Radical prostatectomy (RP) is the optimal strategy for limited prostate cancer. Biochemical recurrence (BCR) is defined as consecutive serum PSA > 0.2 ng/ml twice after RP [22]. Proper treatment for BCR after RP is still controversial, the usual options include radiotherapy of prostate region, anti-androgen drugs in combination with 5α-reductase inhibitors, chemotherapy and observational waiting [22]. In our study, one patient progressed to BCR with successive post-operative serum PSA of 0.34 and 0.55 ng/ml. This patient only took Bicalutamide orally for remedy because of physical and financial reasons, and died of liver and lung metastasis 8 months after operation eventually. Owing to the lack of post-mortem pathological examination, we are not clear whether the metastatic foci derived from prostate adenocarcinoma or SCCB. The other patient just underwent CE chemotherapy regimen after surgery and no BCR of prostate cancer or distant metastasis was detected after a follow up of 19 months.

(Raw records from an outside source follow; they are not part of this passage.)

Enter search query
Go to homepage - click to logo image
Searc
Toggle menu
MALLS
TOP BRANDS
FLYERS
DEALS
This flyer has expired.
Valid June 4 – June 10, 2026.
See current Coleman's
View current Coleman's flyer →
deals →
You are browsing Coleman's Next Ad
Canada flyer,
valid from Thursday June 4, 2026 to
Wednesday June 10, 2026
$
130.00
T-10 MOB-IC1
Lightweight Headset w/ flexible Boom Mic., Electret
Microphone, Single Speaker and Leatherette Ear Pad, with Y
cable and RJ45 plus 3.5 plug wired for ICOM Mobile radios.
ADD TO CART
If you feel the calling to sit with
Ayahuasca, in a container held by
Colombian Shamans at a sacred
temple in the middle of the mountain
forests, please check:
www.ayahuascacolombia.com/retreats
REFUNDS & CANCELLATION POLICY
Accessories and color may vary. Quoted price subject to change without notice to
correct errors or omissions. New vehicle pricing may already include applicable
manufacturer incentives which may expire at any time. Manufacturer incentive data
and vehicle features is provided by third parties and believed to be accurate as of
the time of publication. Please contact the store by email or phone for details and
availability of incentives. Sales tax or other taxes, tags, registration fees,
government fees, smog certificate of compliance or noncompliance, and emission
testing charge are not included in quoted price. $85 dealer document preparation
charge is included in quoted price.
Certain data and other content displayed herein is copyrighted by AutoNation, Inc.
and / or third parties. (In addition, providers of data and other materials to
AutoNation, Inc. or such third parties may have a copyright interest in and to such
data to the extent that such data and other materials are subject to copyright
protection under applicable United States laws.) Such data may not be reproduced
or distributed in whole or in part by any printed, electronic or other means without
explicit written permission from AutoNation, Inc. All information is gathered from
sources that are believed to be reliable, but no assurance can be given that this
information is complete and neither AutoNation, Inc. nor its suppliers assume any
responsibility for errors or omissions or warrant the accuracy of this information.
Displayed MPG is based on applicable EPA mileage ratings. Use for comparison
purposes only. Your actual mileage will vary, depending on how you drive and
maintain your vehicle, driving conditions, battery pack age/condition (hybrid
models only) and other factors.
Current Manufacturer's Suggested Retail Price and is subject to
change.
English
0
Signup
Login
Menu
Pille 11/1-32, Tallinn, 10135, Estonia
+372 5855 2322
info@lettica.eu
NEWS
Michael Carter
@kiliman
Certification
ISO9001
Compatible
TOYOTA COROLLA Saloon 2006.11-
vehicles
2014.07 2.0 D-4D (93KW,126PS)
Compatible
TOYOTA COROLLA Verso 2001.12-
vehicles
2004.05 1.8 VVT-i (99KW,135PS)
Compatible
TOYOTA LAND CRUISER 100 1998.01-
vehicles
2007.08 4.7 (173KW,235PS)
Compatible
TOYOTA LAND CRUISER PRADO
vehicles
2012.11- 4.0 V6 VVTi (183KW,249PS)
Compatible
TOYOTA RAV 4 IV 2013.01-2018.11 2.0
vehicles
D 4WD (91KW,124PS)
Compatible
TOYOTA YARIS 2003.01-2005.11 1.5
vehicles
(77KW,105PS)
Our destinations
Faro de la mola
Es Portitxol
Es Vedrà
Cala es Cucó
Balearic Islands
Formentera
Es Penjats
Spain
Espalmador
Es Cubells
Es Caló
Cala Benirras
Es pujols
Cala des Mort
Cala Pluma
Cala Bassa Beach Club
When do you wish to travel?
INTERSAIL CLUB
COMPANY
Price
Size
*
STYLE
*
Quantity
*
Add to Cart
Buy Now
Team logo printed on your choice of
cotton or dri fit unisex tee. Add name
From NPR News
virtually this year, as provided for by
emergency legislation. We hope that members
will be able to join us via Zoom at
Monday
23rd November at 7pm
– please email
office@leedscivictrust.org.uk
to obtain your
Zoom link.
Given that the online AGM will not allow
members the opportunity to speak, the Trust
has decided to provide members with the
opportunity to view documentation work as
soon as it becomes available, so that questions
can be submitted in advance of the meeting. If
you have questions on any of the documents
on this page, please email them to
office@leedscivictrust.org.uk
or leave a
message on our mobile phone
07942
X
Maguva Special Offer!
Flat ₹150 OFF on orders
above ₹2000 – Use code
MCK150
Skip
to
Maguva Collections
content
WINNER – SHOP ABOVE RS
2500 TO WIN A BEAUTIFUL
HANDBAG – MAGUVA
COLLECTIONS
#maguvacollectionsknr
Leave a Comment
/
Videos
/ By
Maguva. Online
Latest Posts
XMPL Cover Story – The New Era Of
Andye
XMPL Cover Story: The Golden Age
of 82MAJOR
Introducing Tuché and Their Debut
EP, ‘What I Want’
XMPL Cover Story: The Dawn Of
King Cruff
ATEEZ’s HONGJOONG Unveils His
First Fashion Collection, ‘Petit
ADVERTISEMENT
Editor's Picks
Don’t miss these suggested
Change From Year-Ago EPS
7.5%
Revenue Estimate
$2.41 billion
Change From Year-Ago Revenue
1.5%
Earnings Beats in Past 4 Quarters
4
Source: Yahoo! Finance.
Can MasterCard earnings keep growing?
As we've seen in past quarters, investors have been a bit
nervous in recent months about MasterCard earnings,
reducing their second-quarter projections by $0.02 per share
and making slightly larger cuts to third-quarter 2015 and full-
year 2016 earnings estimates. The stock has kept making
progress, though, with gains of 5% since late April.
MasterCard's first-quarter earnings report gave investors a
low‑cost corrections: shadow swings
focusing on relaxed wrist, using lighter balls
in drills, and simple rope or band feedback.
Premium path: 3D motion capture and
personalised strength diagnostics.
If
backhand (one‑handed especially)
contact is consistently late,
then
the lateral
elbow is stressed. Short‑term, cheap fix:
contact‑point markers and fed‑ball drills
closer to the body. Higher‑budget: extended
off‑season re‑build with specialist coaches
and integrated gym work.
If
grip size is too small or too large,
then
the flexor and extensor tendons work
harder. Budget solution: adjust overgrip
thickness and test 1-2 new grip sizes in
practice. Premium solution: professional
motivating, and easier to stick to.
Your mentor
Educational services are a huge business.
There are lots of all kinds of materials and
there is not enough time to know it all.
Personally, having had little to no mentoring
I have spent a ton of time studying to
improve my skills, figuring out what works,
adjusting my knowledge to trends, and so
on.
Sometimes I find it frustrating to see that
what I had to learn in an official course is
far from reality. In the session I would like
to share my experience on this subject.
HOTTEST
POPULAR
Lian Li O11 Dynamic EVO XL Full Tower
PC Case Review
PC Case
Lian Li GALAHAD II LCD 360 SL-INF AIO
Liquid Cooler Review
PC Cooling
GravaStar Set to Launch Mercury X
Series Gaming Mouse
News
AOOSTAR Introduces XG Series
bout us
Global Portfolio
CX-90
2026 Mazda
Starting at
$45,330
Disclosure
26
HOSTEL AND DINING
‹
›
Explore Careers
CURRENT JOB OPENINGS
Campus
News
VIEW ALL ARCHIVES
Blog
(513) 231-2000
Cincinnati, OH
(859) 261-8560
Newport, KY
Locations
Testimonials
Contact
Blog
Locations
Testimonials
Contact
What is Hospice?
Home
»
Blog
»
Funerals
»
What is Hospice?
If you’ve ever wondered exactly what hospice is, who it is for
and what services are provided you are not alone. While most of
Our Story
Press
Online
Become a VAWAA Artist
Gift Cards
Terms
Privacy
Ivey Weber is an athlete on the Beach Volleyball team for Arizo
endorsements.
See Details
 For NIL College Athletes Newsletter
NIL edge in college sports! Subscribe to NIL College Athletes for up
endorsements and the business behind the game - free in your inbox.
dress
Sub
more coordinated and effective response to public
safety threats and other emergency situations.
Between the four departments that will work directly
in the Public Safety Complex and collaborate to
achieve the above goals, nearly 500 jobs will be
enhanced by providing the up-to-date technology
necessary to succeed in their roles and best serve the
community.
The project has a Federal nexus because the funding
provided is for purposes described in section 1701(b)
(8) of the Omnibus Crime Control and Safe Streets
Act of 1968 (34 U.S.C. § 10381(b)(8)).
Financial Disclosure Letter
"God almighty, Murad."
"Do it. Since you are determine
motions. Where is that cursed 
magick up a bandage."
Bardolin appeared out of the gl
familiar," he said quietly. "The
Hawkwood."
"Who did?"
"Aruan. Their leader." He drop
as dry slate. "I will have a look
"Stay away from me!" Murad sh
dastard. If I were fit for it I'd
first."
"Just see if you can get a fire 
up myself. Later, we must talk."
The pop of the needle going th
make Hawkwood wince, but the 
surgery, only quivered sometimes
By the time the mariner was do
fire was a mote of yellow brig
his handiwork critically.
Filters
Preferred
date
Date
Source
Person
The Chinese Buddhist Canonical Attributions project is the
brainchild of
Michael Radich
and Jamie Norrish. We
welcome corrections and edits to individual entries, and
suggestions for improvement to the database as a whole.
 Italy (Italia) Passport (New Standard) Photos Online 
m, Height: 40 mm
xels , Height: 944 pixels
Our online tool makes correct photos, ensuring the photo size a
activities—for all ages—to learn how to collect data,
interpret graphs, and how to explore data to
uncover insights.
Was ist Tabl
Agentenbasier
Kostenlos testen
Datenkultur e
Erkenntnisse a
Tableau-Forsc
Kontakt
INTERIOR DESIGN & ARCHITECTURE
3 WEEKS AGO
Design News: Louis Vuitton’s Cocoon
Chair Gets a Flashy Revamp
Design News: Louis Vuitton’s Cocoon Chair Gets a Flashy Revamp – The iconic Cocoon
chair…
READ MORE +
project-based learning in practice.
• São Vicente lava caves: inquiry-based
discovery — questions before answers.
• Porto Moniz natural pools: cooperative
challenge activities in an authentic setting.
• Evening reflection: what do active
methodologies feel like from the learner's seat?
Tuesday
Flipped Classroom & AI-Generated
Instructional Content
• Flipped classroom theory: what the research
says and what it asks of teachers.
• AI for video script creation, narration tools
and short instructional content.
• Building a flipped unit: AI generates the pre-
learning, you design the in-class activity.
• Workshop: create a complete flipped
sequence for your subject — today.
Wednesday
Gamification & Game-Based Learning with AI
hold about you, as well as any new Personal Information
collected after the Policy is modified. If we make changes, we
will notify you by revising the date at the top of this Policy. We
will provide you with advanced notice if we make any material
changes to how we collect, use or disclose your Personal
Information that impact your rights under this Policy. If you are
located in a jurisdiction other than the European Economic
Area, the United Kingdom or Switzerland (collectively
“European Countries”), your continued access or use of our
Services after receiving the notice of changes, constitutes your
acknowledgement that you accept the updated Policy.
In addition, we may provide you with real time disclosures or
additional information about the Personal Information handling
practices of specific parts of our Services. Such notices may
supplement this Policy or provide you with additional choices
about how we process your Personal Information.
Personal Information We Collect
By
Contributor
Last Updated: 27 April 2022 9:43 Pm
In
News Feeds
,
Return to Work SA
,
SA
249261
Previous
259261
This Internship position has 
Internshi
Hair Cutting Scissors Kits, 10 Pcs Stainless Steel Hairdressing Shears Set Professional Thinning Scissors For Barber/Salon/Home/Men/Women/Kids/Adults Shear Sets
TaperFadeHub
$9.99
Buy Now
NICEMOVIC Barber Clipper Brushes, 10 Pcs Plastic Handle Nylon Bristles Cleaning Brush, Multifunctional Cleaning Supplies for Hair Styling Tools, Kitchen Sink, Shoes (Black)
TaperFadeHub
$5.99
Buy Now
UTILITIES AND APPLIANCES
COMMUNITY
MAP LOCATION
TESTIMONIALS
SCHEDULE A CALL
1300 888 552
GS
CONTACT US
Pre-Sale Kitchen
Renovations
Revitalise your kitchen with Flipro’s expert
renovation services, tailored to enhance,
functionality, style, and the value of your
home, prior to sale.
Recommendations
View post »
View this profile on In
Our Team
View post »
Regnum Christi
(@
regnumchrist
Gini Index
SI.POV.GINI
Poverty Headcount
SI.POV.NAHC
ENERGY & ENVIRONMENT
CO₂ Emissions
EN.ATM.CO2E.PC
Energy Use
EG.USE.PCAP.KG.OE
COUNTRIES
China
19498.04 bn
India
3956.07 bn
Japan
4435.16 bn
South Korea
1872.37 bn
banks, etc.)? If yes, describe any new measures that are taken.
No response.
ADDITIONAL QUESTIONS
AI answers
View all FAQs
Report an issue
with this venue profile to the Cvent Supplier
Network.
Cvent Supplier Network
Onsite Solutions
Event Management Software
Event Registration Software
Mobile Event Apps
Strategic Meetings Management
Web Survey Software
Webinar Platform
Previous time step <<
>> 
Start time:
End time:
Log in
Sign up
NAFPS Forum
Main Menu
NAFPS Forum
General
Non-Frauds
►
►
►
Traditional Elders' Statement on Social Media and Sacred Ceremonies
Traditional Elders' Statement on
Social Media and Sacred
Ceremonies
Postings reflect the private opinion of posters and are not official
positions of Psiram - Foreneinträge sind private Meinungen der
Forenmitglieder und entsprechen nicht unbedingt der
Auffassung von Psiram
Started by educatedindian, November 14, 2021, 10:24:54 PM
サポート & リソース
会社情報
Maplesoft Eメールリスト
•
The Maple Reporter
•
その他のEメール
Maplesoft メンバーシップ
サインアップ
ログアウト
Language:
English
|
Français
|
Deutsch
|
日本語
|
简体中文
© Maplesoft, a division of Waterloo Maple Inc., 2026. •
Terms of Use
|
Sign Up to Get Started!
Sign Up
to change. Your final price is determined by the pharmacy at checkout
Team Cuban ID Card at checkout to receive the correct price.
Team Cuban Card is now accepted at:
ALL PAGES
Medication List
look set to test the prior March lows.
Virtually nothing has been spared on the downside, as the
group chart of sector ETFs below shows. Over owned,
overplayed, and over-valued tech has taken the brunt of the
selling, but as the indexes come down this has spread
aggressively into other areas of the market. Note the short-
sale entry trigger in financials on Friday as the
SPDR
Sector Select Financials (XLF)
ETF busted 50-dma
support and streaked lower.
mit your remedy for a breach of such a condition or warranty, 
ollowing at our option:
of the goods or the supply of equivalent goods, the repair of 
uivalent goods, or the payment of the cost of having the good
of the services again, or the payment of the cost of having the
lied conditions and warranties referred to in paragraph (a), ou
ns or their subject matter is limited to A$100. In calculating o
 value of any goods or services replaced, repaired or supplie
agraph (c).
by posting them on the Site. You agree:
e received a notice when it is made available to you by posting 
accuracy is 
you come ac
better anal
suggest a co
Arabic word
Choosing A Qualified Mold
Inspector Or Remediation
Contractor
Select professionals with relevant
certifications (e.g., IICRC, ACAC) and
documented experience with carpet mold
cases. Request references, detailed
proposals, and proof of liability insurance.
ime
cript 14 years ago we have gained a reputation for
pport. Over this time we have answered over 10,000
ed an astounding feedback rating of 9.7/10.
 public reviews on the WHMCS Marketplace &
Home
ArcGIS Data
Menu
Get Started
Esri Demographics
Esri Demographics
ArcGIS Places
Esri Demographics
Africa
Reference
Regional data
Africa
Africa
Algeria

In conclusion, We reported two extremely unusual cases of coexistence of SCCB and prostate adenocarcinoma and reviewed relative articles in this paper. SCCB is an infrequent pattern of neuroendocrine tumor with low differentiation and high malignancy. There are still many “blind areas” for its pathogenesis, diagnosis and treatment. Although a variety of therapeutic measures are applied currently, the mortality rate of SCCB patients remains high. The discovery of specific diagnostic method and optimal remedial policy should be the keynotes of future research.